Clary stomped toward the door, but she couldn’t find the breath to call him back. Her throat hurt. Her whole body ached. In the center of her chest, the pain came in throbbing waves, as if someone was pulling her corset tighter, inch by agonizing inch. But her corset still lay on the floor, abandoned where it had fallen when Gabriel helped free her from its stifling embrace. That moment seemed days past rather than hours ago. How had so much happiness dissolved so quickly?

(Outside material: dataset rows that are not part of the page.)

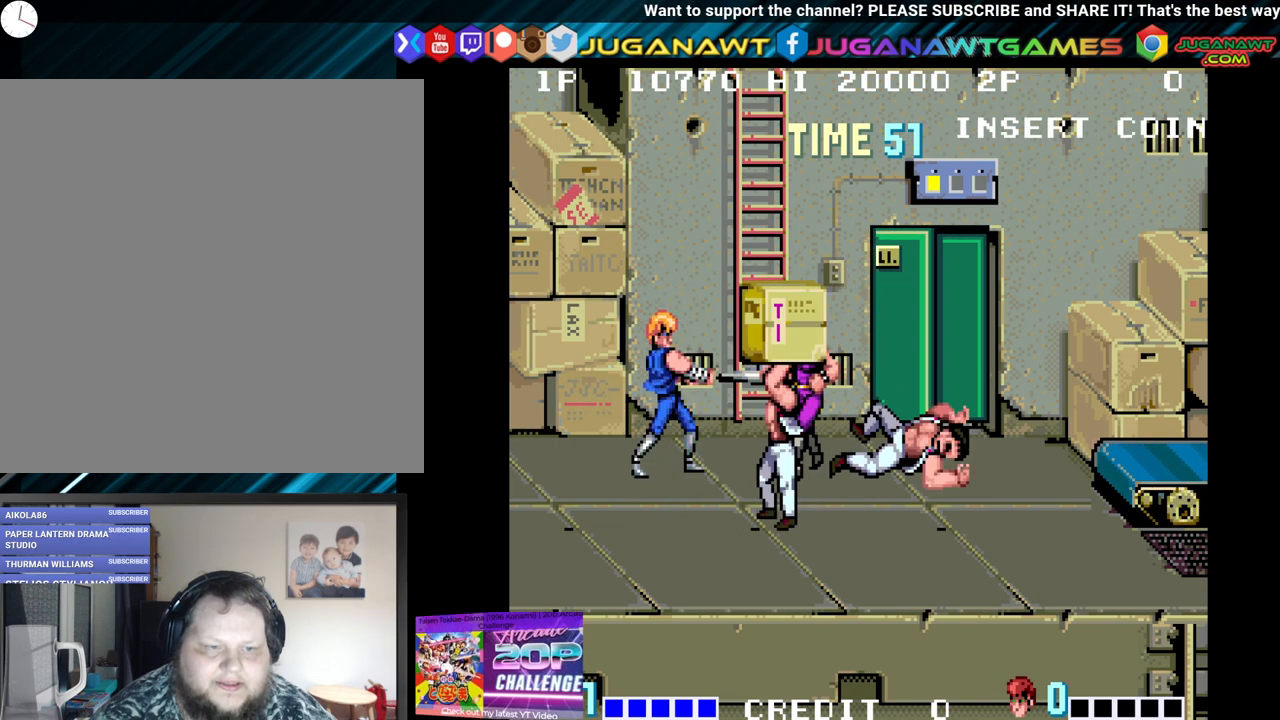
{"buttons": ["Y"], "left_stick": "center", "right_stick": "center", "events": [[117, "Y", "down"], [217, "Y", "up"], [317, "Y", "down"], [417, "Y", "up"], [500, "Y", "down"]]}
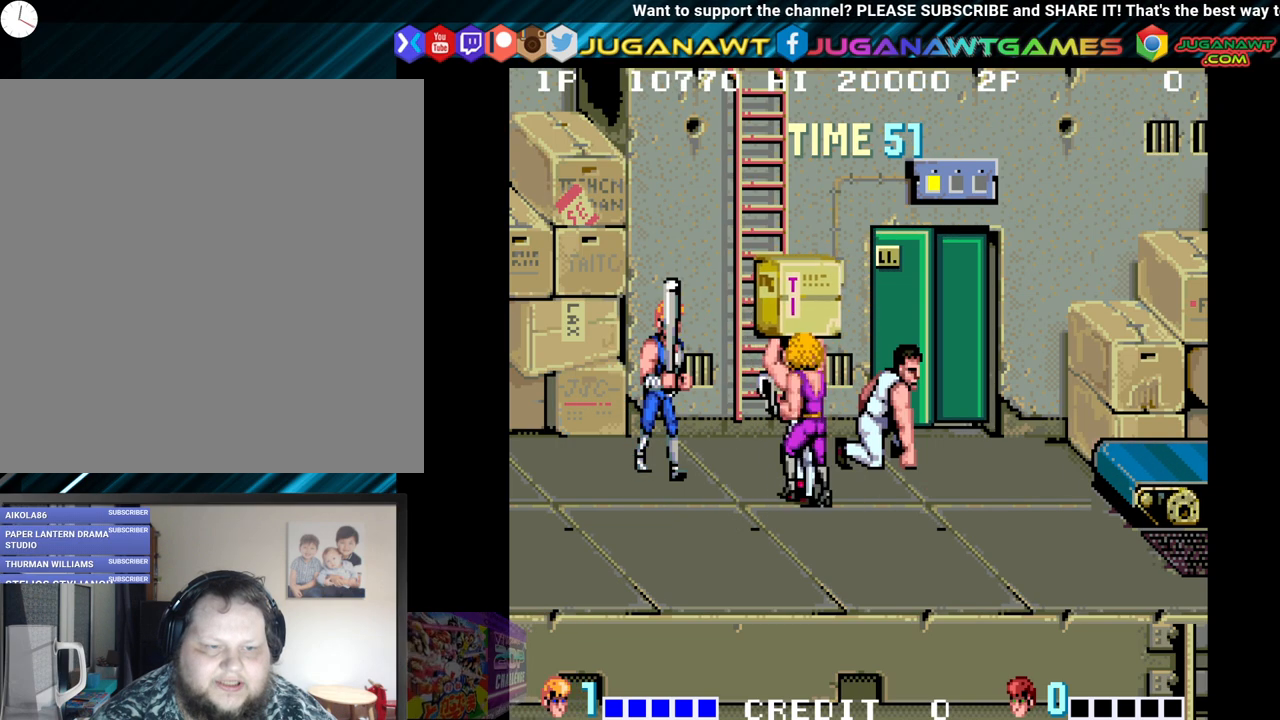
{"buttons": [], "left_stick": "center", "right_stick": "center", "events": [[100, "Y", "up"], [200, "Y", "down"], [300, "Y", "up"], [383, "Y", "down"], [483, "Y", "up"]]}
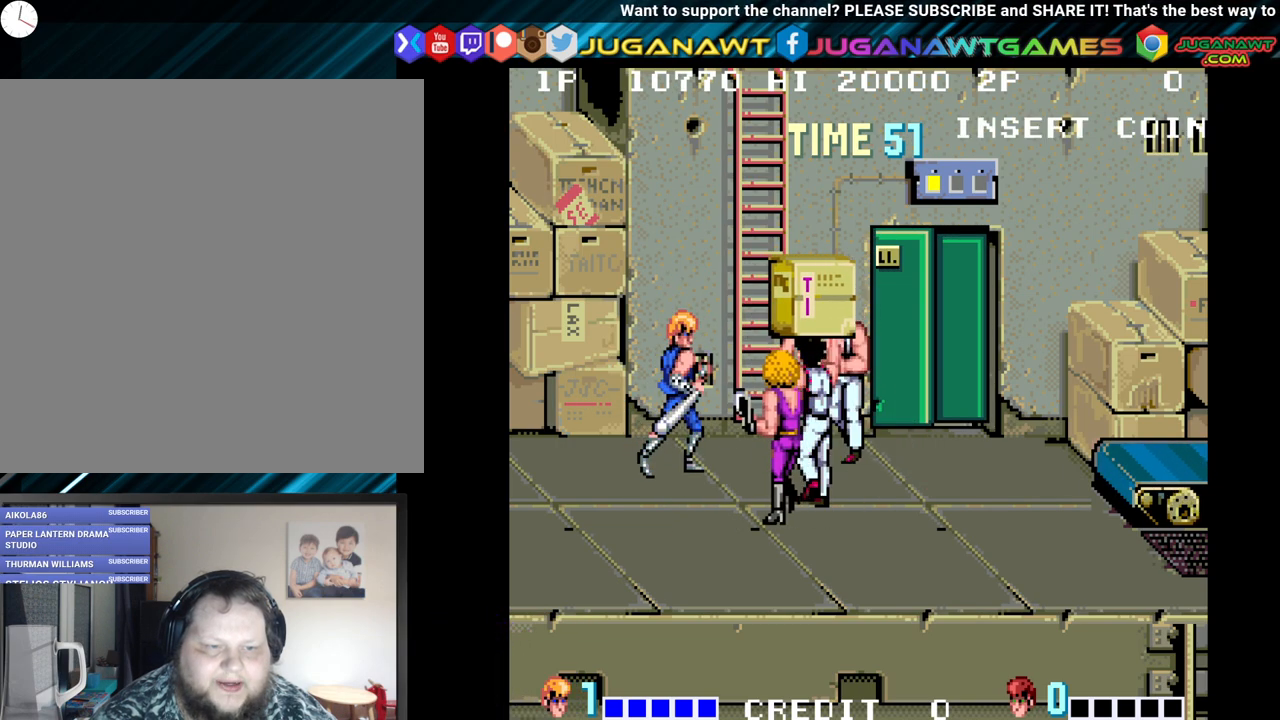
{"buttons": [], "left_stick": "center", "right_stick": "center", "events": [[217, "DPAD_DOWN", "down"], [367, "DPAD_DOWN", "up"]]}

Striding toward the fireplace, she scooped up the chess piece, twisting the tiny horse head in her fingers. Such a finely carved trinket to be a harbinger of heartbreak. The moment he’d seen the knight, her joy had come crashing down around her. After smoothing her fingers over the smooth marble, she wound her arm back and flung the chess piece across the room.

When the trinket hit the window glass, a crack formed from its impact, fracture lines spreading out as the knight clattered to the wood floor below.

Her heart was fracturing too. The pain of it stole her breath.

After what they’d shared, she’d felt safe. Happy. Content as she’d never been. She could still taste his kiss. Her body still ached from their lovemaking. Gabriel.

Tears came streaming down her cheeks. She swiped them away on the arm of her dressing gown, but more came.

Would he come back to Ruthven’s tomorrow? Pretend what they’d shared hadn’t changed everything?

She couldn’t imagine a moment of pretending she didn’t love Gabriel Adamson, let alone a lifetime.